# Data retention law passes in the Australian senate. Service providers will be required to store your



## MannDude (Mar 26, 2015)

In short: Phone and internet service providers (and I assume hosting companies) operating in Australia will need to maintain metadata records of customer activity for a 2 year period in order to assist with law enforcement upon request.

Information required to be recorded include:


Names, addresses, birthdates, financial information
Phone data such as numbers called and messaged
Computer and internet IP addresses



> Metadata – which includes call records, visited web site addresses, location information, billing data and other related data (but not content) – will be stored for two years in a location decided by the individual service provider.


Companies now have 18 months to prepare and deploy solutions to accommodate this, which of course will come at a large cost for most. The data is not required to be stored within Australia and can be stored overseas in places with stronger privacy laws and how and where the data is stored is a choice left to the impacted companies.

I do not see how this would not impact web-hosting companies based out of Australia and would expect that they would be required to comply as well.

You can read more here: http://techgeek.com.au/2015/03/26/data-retention-in-australia-passes-the-senate/


----------



## willie (Mar 26, 2015)

This is a bummer.  I've been using fastmail.com for email since they are one of the most privacy conscious email providers.  Their servers are in the US and elsewhere, but the company is based in Australia.  I wonder if they are affected.


----------



## trewq (Mar 26, 2015)

willie said:


> This is a bummer.

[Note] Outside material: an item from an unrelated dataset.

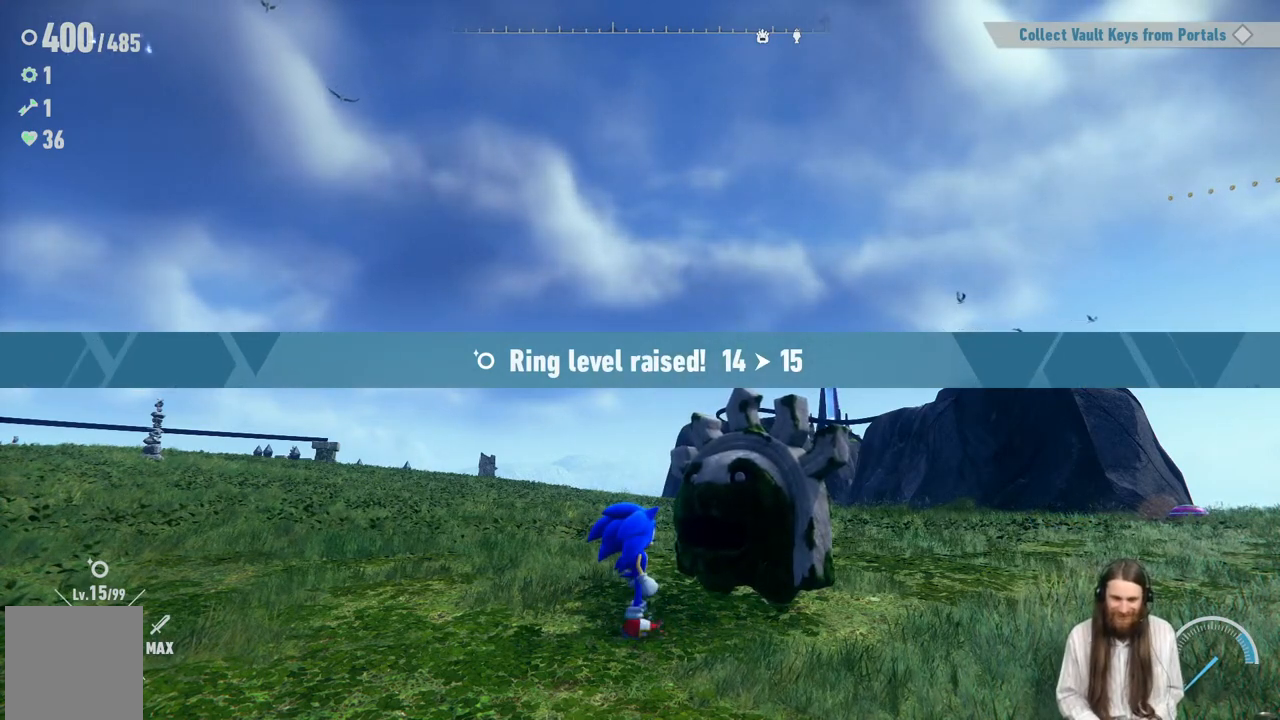
{"buttons": [], "left_stick": "center", "right_stick": "center", "events": [[117, "A", "up"]]}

I've been using fastmail.com for email since they are one of the most privacy conscious email providers. Their servers are in the US and elsewhere, but the company is based in Australia. I wonder if they are affected.


Web mail, Web hosting and VPS hosting are not covered by these laws as far as I can tell and from what I have read.


To buy these services you are not normally in business with a carrier provider, the host is.


@Oliver might be able to enlighten us about the requirements of VPS providers in Australia. That is if he is even aware yet, the law is pretty vague and their is a lot of confusion with that's actually covered and who can request the data.


----------